Assim, o ChatGPT usa como “cérebro” o GPT-3 (e a OpenAI já está trabalhando no sucessor, o GPT-4) e coloca nas mãos de usuários comuns um banco de dados poderoso, que só pode ser desenvolvido com mão de obra cara e infraestrutura computacional restrita.
Como ChatGPT muda empregos
Em 2013, os pesquisadores Carl Benedikt Frey e Michael Osborne, da Universidade Oxford, publicaram um estudo no qual estimavam que 47% das profissões nos EUA seriam afetadas por tecnologias de automação, como IA e robótica. Agora, a profecia pode não apenas se realizar, como abranger um número ainda maior de profissionais.
“Todas as profissões que trabalham com texto serão afetadas pelo ChatGPT”, afirma Edney Souza, professor de inovação, tecnologia e negócios digitais na Escola Superior de Propaganda e Marketing (ESPM). No mundo corporativo, cargos executivos e administrativos serão afetados. Áreas como educação, publicidade, jornalismo e direito também estão entre os alvos mais óbvios.

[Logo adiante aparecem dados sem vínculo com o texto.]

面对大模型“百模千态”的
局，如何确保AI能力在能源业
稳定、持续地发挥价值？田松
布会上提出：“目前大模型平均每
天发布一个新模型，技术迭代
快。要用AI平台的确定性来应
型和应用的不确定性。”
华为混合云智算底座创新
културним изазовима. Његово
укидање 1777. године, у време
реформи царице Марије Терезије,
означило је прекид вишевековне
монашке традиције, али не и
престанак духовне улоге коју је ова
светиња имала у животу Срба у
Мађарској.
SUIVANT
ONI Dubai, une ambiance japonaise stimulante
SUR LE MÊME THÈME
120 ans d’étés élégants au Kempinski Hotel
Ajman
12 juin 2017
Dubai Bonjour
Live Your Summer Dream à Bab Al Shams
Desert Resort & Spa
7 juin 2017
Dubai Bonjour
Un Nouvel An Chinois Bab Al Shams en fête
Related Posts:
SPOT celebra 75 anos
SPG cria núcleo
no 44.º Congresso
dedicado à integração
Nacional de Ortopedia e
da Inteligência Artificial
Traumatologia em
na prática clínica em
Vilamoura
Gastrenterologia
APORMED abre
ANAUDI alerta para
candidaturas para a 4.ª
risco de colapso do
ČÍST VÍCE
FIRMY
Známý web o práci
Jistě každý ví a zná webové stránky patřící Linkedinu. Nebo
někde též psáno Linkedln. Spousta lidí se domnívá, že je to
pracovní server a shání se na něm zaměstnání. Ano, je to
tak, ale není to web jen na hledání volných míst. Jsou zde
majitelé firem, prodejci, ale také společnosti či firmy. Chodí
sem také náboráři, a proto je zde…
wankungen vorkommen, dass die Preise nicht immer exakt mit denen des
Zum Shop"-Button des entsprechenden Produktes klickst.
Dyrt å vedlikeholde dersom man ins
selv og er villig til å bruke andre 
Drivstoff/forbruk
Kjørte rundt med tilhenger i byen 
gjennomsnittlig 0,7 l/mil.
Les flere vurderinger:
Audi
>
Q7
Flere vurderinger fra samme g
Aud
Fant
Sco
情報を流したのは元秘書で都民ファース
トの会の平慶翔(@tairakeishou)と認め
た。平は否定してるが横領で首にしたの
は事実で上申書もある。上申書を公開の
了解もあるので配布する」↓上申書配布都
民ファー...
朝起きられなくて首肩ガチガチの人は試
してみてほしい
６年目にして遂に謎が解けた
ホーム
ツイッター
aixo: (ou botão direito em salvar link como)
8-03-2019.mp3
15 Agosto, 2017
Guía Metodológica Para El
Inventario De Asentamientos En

Edney Souza, professor de inovação, tecnologia e negócios digitais na ESPM
Não é só isso. Como o ChatGPT também consegue escrever código e fazer contas, áreas como computação, engenharia, arquitetura e design também podem sentir os efeitos. Com o avanço das IAs gerativas de forma geral, qualquer profissão que também trabalha com imagem e vídeo poderá ser impactada – alguns especialistas falam que essa nova era pode ter impacto inédito em profissões do ensino superior.

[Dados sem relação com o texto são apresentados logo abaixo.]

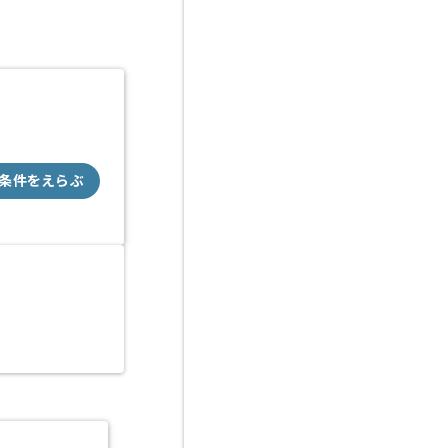
条件をえらぶ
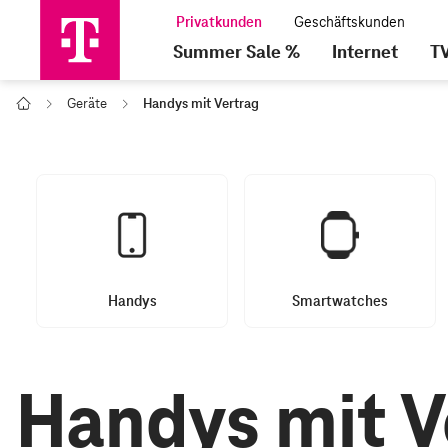
Summer Sale %
Internet
T
Geräte
Handys mit Vertrag
Home
Handys
Smartwatches
Handys mit V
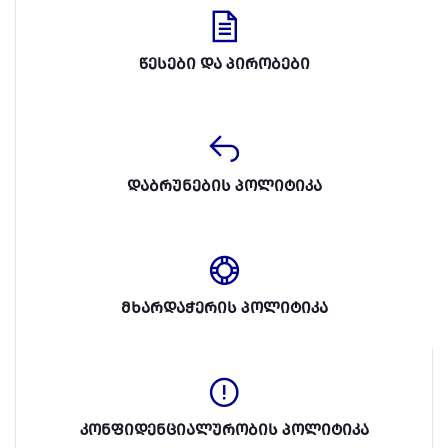
წესები და პირობები
დაბრუნების პოლიტიკა
მხარდაჭერის პოლიტიკა
კონფიდენციალურობის პოლიტიკა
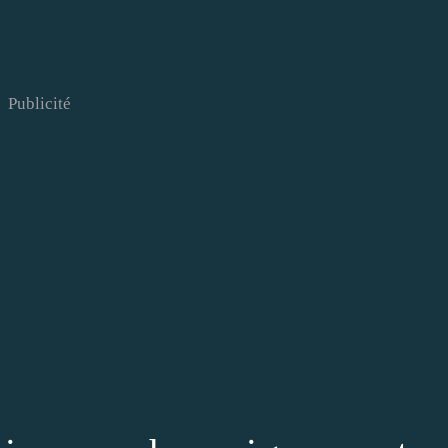
Publicité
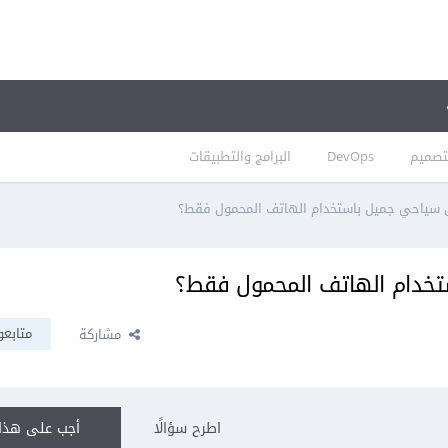
تصميم
DevOps
البرامج والتطبيقات
سياحي جميل باستخدام الهاتف المحمول فقط؟
خدام الهاتف المحمول فقط؟
متابعو
مشاركة
اطرح سؤالًا
أجب على هذا 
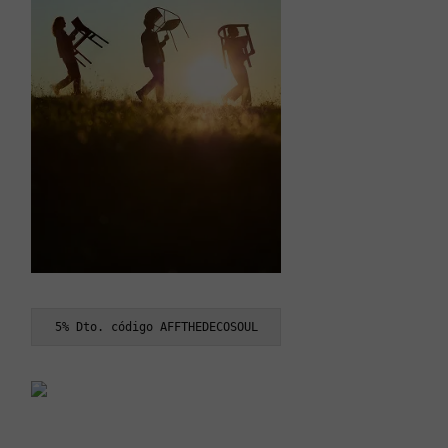
5% Dto. código AFFTHEDECOSOUL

Um relatório de 2021 da Organização para a Cooperação e Desenvolvimento Econômico (OCDE) afirma que a adoção de IA pode aumentar as disparidades do mercado de trabalho entre aqueles que têm habilidade para usar IA e os que não têm. “Garantir que os trabalhadores tenham as habilidades certas para trabalhar com novas tecnologia é, portanto, um desafio para a política (dos países)”, diz o documento.
Isso tornou o ChatGPT e as IAs gerativas em um dos principais assuntos discutidos no último Fórum Econômico Mundial, em Davos. Além do impacto econômico, a corrida da IA pode alterar as forças geopolíticas globais. “(IAs gerativas) serão extraordinariamente importantes para a competitividade global e para a segurança das nações”, afirmou durante o evento Brad Smith, presidente da Microsoft e líder da companhia em IA.

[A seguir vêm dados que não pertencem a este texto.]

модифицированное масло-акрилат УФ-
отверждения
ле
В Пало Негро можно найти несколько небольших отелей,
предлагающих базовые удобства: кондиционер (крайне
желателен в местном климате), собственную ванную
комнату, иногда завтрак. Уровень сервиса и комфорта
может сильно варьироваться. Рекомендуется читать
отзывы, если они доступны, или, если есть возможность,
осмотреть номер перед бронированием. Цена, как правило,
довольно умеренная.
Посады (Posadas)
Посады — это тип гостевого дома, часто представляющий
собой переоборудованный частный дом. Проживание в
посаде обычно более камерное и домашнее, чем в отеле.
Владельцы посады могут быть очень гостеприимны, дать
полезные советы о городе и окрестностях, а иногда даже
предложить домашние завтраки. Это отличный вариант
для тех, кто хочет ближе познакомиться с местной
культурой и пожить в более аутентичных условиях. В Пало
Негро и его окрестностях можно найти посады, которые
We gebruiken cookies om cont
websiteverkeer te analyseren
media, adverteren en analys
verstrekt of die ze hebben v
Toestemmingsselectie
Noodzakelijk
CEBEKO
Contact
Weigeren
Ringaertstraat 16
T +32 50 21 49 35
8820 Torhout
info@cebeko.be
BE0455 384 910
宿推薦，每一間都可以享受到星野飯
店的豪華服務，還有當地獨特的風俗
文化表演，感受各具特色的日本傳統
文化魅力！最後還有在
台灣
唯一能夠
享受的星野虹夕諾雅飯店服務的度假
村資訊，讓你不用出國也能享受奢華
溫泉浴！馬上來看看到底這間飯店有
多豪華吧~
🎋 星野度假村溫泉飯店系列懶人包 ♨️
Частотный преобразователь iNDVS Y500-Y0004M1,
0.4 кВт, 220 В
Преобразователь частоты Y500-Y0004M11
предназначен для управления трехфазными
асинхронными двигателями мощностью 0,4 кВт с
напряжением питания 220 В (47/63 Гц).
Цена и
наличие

Os países estão buscando formas de regular e absorver a tecnologia – a Europa é a região mais avançada nas discussões de legislações específicas. Há outras questões no processo que são muito importantes, incluindo regulação, ética, viés, transparência, direito autoral e bem-estar social. O principal desafio é lidar com a velocidade sobre como as coisas se desenrolam. “Esses sistemas ficarão ainda mais sofisticados, então é difícil dizer o que nos aguarda. Por enquanto, não é possível nem mesmo falar em estabilização das descobertas. Enquanto os LLM continuarem crescendo, teremos avanços ainda não imaginados”, afirma Soares.